Try it
Once you find the line containing "book: none [113,503,187,553]" in the data below, copy it and each following line exactly, up to and including the line containing "dish sponge: none", and nothing else.

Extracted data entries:
#####
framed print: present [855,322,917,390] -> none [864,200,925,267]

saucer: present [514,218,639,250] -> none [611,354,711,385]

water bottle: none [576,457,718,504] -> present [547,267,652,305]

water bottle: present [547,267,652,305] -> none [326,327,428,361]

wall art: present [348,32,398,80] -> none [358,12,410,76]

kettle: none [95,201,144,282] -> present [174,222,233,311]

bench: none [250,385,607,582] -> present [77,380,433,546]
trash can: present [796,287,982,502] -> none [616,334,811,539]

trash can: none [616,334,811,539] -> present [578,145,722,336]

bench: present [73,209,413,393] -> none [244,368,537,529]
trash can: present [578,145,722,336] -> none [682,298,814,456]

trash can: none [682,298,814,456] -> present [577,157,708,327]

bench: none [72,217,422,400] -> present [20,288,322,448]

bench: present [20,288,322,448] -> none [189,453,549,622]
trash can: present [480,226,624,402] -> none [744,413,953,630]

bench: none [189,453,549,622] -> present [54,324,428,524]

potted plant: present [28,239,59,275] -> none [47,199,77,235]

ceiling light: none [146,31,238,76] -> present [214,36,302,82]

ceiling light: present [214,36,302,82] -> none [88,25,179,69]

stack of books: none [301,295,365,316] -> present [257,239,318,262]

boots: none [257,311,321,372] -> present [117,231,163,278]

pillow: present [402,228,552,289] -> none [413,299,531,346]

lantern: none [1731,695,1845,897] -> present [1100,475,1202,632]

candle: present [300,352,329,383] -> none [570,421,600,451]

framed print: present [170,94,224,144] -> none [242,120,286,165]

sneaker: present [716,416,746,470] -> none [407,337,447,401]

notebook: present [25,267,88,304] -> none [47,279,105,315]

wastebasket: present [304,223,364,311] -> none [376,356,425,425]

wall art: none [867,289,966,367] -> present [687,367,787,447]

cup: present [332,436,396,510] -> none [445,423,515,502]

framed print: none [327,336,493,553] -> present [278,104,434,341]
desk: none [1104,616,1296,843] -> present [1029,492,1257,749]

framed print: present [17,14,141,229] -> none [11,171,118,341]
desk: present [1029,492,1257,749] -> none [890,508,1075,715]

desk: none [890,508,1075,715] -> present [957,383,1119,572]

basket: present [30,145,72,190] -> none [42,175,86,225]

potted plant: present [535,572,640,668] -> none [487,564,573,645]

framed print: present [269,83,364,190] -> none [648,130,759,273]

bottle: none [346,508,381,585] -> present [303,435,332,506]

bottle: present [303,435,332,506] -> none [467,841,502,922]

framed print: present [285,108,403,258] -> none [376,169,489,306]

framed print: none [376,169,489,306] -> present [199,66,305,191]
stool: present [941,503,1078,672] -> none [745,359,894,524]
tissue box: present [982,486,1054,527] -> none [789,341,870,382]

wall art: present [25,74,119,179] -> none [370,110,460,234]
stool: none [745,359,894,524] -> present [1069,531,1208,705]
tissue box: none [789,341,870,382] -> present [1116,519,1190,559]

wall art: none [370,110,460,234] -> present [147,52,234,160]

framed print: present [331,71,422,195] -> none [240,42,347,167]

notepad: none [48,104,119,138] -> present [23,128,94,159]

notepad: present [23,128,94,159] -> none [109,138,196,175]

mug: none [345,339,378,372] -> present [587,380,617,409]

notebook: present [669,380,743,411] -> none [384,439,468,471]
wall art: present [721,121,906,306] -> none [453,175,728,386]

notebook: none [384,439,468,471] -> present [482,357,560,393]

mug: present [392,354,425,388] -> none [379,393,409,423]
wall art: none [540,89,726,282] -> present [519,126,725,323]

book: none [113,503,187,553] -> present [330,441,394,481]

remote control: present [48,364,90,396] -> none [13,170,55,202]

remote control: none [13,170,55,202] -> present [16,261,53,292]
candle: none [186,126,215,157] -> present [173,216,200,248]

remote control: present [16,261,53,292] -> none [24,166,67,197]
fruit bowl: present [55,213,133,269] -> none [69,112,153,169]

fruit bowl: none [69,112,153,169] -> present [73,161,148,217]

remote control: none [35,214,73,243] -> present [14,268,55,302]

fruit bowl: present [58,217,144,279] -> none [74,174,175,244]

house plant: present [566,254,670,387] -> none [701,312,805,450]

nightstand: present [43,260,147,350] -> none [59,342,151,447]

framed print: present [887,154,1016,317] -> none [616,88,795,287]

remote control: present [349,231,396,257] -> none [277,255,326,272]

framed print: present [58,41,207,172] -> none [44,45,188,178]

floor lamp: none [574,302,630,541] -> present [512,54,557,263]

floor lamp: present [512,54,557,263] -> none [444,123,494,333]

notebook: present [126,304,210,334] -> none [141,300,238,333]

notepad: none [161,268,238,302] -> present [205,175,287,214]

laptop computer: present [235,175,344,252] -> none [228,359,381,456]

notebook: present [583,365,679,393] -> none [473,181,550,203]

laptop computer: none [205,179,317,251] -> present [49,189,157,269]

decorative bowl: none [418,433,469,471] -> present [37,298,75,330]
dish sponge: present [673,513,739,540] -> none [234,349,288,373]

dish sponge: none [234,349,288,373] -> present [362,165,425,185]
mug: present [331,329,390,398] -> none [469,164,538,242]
#####
Expected answer
book: none [113,503,187,553] -> present [330,441,394,481]

remote control: present [48,364,90,396] -> none [13,170,55,202]

remote control: none [13,170,55,202] -> present [16,261,53,292]
candle: none [186,126,215,157] -> present [173,216,200,248]

remote control: present [16,261,53,292] -> none [24,166,67,197]
fruit bowl: present [55,213,133,269] -> none [69,112,153,169]

fruit bowl: none [69,112,153,169] -> present [73,161,148,217]

remote control: none [35,214,73,243] -> present [14,268,55,302]

fruit bowl: present [58,217,144,279] -> none [74,174,175,244]

house plant: present [566,254,670,387] -> none [701,312,805,450]

nightstand: present [43,260,147,350] -> none [59,342,151,447]

framed print: present [887,154,1016,317] -> none [616,88,795,287]

remote control: present [349,231,396,257] -> none [277,255,326,272]

framed print: present [58,41,207,172] -> none [44,45,188,178]

floor lamp: none [574,302,630,541] -> present [512,54,557,263]

floor lamp: present [512,54,557,263] -> none [444,123,494,333]

notebook: present [126,304,210,334] -> none [141,300,238,333]

notepad: none [161,268,238,302] -> present [205,175,287,214]

laptop computer: present [235,175,344,252] -> none [228,359,381,456]

notebook: present [583,365,679,393] -> none [473,181,550,203]

laptop computer: none [205,179,317,251] -> present [49,189,157,269]

decorative bowl: none [418,433,469,471] -> present [37,298,75,330]
dish sponge: present [673,513,739,540] -> none [234,349,288,373]

dish sponge: none [234,349,288,373] -> present [362,165,425,185]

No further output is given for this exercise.